INCURRED SAMPLE STABILITY OF AMLODIPINE BESYLATE AND VALSARTAN IN HEALTHY HUMAN PLASMA BY LIQUID CHROMATOGRAPHY TANDEM MASS SPECTROMETRY

Abstract

This study aimed to evaluate incurred sample stability of amlodipine besylate and valsartan in plasma after administration of fixed dose combination tablet of amlodipine besylate and valsartan using Liquid Chromatography – Tandem Mass Spectrometry.
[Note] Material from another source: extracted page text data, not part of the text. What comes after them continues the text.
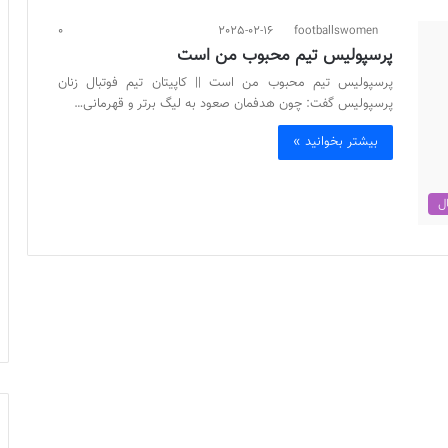
0
2025-02-16
footballswomen
پرسپولیس تیم محبوب من است
پرسپولیس تیم محبوب من است || کاپیتان تیم فوتبال زنان
پرسپولیس گفت: چون هدفمان صعود به لیگ برتر و قهرمانی…
بیشتر بخوانید »
ال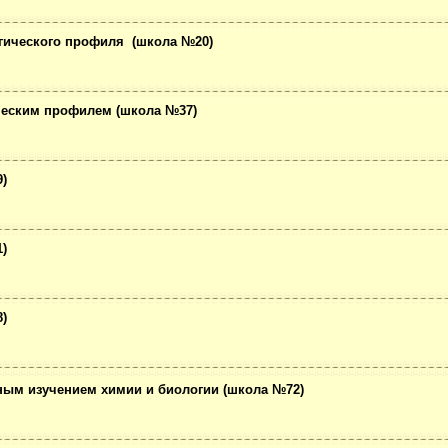
гического профиля (школа №20)
ическим профилем (школа №37)
)
)
)
нным изучением химии и биологии (школа №72)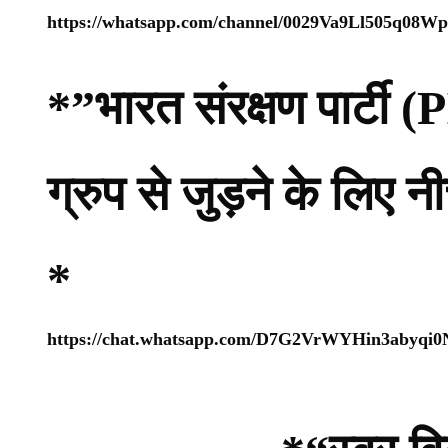
https://whatsapp.com/channel/0029Va9Ll505q08
*”भारत संरक्षण पार्ट
ग्रुप से जुड़ने के लिए 
*
https://chat.whatsapp.com/D7G2VrWYHin3abyqi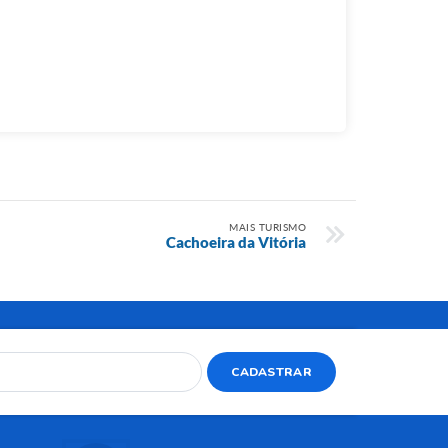
MAIS TURISMO
Cachoeira da Vitória
CADASTRAR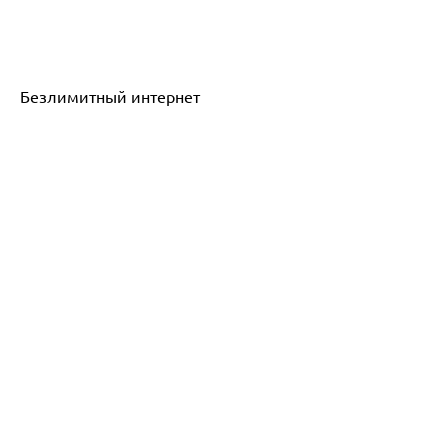
Безлимитный интернет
Blood were collected from six healthy subjects until 72 hours after drug administration. Plasma samples were analyzed using LC-MS/MS with Waters Acquity TM BEH C18 column (100.0 mm × 2.1 mm, 1.7 µm). Mass detection was performed by ESI positive in MRM mode. Amlodipine besylate (AML), Valsartan (VAL), and Irbesartan (IRB) were detected at m/z 409.16 > 238.06; 436.22 > 291.15; and 429.22 > 207.1; respectively. Sample was extracted using ethyl acetate. The mobile phase consisted of 0.1% formic acid and acetonitrile with gradient elution, the flow rate was 0.2 mL/min. The obtained samples were reanalyzed until 30 days. The mean values of Cmax, tmax and AUC0-t for amlodipine besylate were 5.68 ng/mL, 5.83 h and 149.2 h.ng/mL respectively, while the mean values of Cmax, tmax, and AUC0-t for valsartan were 4172.44 ng/mL, 4.17 h, and 31952.45 h.ng/mL respectively. The results of incurred sample stability in plasma samples from six healthy subjects who were administered 10 mg of AML and 160 mg of VAL stored for 30 days were ranged -21.01 until 17.48% for AML and -12.98 until 14.67% for VAL. The incurred sample stability of AML and VAL in human plasma was stable until 30 days after drug administration, with more than 67% incurred samples had %diff value not more than ± 20%.